Brady Hansen's stress level is at a 100 out of 10 these days.
Her four-year-old son, Jaxon, has cystic fibrosis, and the COVID-19 pandemic gives her extreme anxiety.
"I can't begin to explain what we're constantly thinking about everyday," Hansen said.
Jaxon was diagnosed with the genetic disorder at just 10 days old.
According to Cystic Fibrosis Canada, it is the most common fatal genetic disease affecting young Canadians. While it's primarily a lung disease, it can affect multiple organs.
"He takes four different medications every day right now and he has to take medication to absorb any food that he takes and just in the last couple months we started doing a breathing treatment on his lungs," Hansen said.
That means Jaxon has to contend with a compromised immune system — which weakens the body's ability to fight illnesses like COVID-19. Seasonal influenza has landed him in the hospital, twice.
Hansen said when Alberta reported its first case, she pulled her son out of pre-school to be safe. She also stopped taking him out of the home to his speech therapy appointments.
Family in self-isolation
She, her husband Wes, Jaxon and their 10-month-old daughter Addison, have been in self-isolation on their acreage near High River, Alta.
"With him being a four-year-old, he's not understanding what's going on in the world, thank God. He's still living his life and having the time of his life every day. We don't have to explain the mental part to him, but it takes a toll on us, that's for sure," Hansen said.
Wes Lee, Jaxon's dad, said he gets frustrated seeing people not paying attention to social distancing measures.
"You still see people in the pubs and stuff, and you just wish — nobody likes a beer more than me — and I just wish those people would go home and hang out and let it ride for two weeks," Lee said.
This isn't new for our CF population, so it's kind of interesting to see now the whole world having to pretend they have CF. This is really what it's like. -Jeanette Demers-Weir, Cystic Fibrosis Canada
Jeanette Demers-Weir, the Alberta regional manager for Cystic Fibrosis Canada, can relate to the family's worries — her 22-year-old son has CF.
Demers-Weir said staying two metres apart from others and constant handwashing is just part of daily life for a cystic fibrosis patient.
"This isn't new for our CF population, so it's kind of interesting to see now the whole world having to pretend they have CF. This is really what it's like," Demers-Weir said.

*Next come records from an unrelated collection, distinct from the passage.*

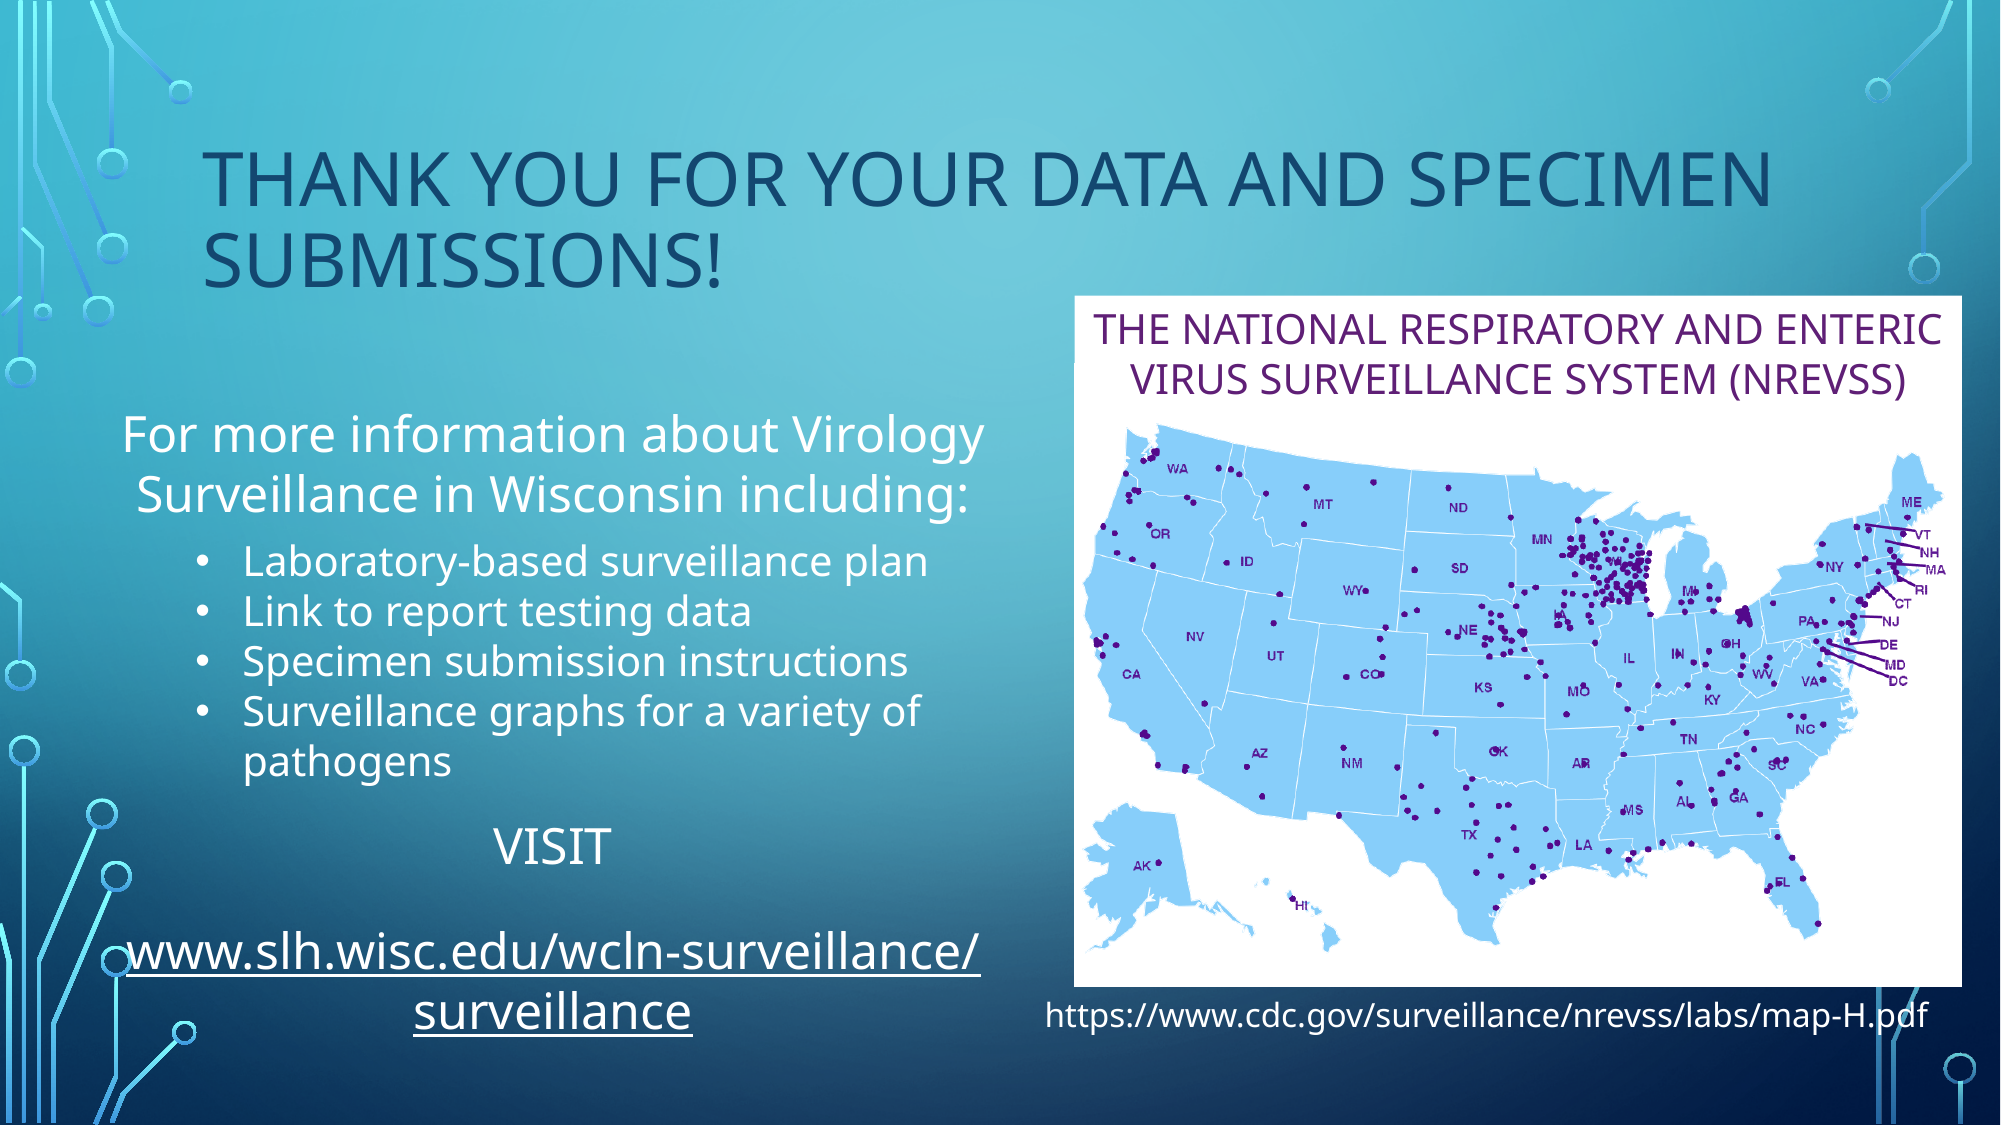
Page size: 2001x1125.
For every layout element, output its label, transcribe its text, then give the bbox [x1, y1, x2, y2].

title Thank you for your Data and Specimen Submissions! [187, 101, 1813, 344]
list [1074, 363, 1963, 987]
text_box For more information about Virology Surveillance in Wisconsin including: Laboratory-based surveillance plan Link to report testing data Specimen submission instructions Surveillance graphs for a variety of pathogens VISIT www.slh.wisc.edu/wcln-surveillance/surveillance [40, 395, 1066, 1048]
text_box The National Respiratory and Enteric Virus Surveillance System (NREVSS) [1074, 295, 1962, 363]
text_box https://www.cdc.gov/surveillance/nrevss/labs/map-H.pdf [1066, 986, 1945, 1042]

Around 600 people in Alberta have cystic fibrosis. There are a range of other reasons someone could become immunocompromised, from cancer or transplant patients who may take drugs that suppress their immune system, to those with inherited immune system disorders.
If Jaxon catches the novel coronoavirus, it could very likely be lifethreatening.
His parents are hoping their story will encourage more people to stay home — if not for their own health and safety, for their son's.
The province reported 67 new cases of COVID-19 on Thursday, bringing the total in the province to 486, the majority in the Calgary zone.
Health officials confirmed eight new cases of COVID-19 at McKenzie Towne Long Term Care Home in southeast Calgary, bringing the total to 13 residents and one staff member. One of the residents of the seniors home, a woman in her 80s, died Tuesday after testing positive for the novel coronavirus.
There has been one other death from COVID-19 in the province so far, a man from Edmonton.
Twenty-one people are now in hospital with the illness, including 10 in intensive-care units. The province has seen outbreaks in nursing homes and at a group home for people with developmental disabilities.
The latest recommendations on how to stop the spread of the virus and how to recognize symptoms can be found on the Alberta Health website.